The newsletter then introduces a list of featured books, the first for Young Adults, the second for Historical Fiction, and I quote:
“Allan Hands’s historical fiction novel Mirrored Sword, Part Two continues the epic story of Susanna, an ambitious painter in love with the Yorkist king, and Tom, a fighting Lancastrian. Set during the Wars of the Roses — a series of civil wars in 15th century England — the novel brims with nail-biting political drama and is packed with both adventure and romance. Fans of Hilary Mantelwill not want to miss this sharp story and its incredible cast, though I do recommend starting with Part One.”
So, is Mirrored Sword one of the best historical fiction novels of all time – which is how I understand the newsletter – or is the write-up merely encouragement for a first-time author?
You be the judge: read the book.
December 12, 2021
Doctor Alana Hands, an Authority on Medieval Romance, previews ‘Mirrored Sword’ .
Hello! I am Alan Hands, the author of the book the good professor has just previewed. What do you think of her performance? What will you think of mine? I think the jury is still out on that one, because there is more to writing and publishing that just writing and publishing.
Writing a book and publishing it are monumental achievements, akin to building the Eiffel Tower, the Taj Mahal, and Sydney Opera House, but what use is a Sydney Opera House, Taj Mahal or Eiffel Tower if you don’t build the roads and bridges that bring the tourists?
I’m talking about marketing and advertising. It’s a steep learning curve for the novice, a roller coaster ride that you can’t exit whenever it pleases you, or your future as an author will be spectacularly short. It might be spectacularly short anyway, if you get it horribly wrong.

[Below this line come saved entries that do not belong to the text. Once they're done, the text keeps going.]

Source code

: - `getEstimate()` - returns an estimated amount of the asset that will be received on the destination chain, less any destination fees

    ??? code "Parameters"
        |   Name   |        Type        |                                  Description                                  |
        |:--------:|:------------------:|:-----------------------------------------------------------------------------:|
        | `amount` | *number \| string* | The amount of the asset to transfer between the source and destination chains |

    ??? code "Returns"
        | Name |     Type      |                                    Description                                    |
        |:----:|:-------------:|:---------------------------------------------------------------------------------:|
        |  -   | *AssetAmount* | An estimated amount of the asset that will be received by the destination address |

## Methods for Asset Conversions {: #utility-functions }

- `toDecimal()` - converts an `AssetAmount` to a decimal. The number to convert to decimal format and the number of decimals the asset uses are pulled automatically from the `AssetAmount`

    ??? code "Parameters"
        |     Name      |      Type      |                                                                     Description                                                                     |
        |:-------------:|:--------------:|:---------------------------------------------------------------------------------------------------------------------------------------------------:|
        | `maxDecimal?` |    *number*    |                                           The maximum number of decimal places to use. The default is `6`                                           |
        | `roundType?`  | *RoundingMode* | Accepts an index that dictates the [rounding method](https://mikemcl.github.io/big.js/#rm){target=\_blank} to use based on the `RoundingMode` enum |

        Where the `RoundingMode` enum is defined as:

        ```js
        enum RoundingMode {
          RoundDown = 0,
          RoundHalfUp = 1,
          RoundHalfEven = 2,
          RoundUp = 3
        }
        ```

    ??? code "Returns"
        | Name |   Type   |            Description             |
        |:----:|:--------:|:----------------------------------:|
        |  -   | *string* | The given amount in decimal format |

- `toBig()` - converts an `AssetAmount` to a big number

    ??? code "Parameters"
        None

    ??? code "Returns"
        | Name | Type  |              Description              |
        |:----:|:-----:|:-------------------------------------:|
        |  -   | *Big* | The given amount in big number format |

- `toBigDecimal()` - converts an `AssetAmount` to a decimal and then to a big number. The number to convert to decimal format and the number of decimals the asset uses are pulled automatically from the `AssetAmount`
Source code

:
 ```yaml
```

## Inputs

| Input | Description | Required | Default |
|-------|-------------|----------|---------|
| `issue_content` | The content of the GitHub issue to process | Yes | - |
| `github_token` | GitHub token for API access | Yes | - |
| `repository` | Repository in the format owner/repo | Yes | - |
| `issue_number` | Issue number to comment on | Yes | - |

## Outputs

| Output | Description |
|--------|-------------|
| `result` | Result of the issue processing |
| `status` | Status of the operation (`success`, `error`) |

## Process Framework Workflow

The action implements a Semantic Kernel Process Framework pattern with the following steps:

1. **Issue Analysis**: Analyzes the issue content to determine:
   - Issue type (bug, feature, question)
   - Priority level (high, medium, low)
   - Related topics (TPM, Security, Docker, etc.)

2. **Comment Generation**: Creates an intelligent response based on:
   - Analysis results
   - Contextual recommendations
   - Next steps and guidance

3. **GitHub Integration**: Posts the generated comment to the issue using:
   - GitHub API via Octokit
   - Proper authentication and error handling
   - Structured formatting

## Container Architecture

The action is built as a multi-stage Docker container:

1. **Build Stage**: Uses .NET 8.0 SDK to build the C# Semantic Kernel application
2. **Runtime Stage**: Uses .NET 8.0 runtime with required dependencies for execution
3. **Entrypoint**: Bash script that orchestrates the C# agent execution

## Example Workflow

Has the good professor ruined my career with her impassioned devotion to my work? It’s a risk I must take. Consider the financial costs of self-promotion and set aside the cost to one’s reputation and dignity. On average, getting just one person to reach my blog costs about 60 cents in Facebook ads, or let’s say about $30 for 50 people. On average, only about one out of ten visitors will then click the link to my amazon pages and, of those ten, just one will end up buying one of my absurdly cheap books (gotta sell cheap to compete). So, we’re looking at $60 out for maybe one sale, amounting to a couple of dollars. How long can I keep bleeding money in this way? Hopefully long enough for word to spread that Mirrored Sword is a great story.
I’ve got great books to sell, great covers for them, and great reviews, but it is all down the drain if I can’t connect the road and bridges to this masterpiece. And now that I’m getting this stuff off my chest, let me have a word in your pearly shell about Amazon.
You might think Amazon would look after someone who spends his own money drawing people to their website. Instead, they provide my books with a Look Inside function which, being an online device, makes a mess of the formatting I took such care with. It doesn’t affect the books you purchase but it must give you pause for thought: is this book defective and is it worth buying? Worse still, Amazon advertises other books on my pages and, being Amazon, it knows exactly what sort of books you usually buy. So, if you are here out of mere curiosity, and you are still curious enough to follow the links to Amazon, the chances are you will see other books on my pages that look more like your sort of thing. Don’t be tempted by those outrageous flirts, the other books that Amazon parades about on my page, temptresses batting their eyelids at you, wiggling their hips! All I’ve got on my side is the good professor, Alana Hands.
Is it any wonder that I will try almost anything to market my books?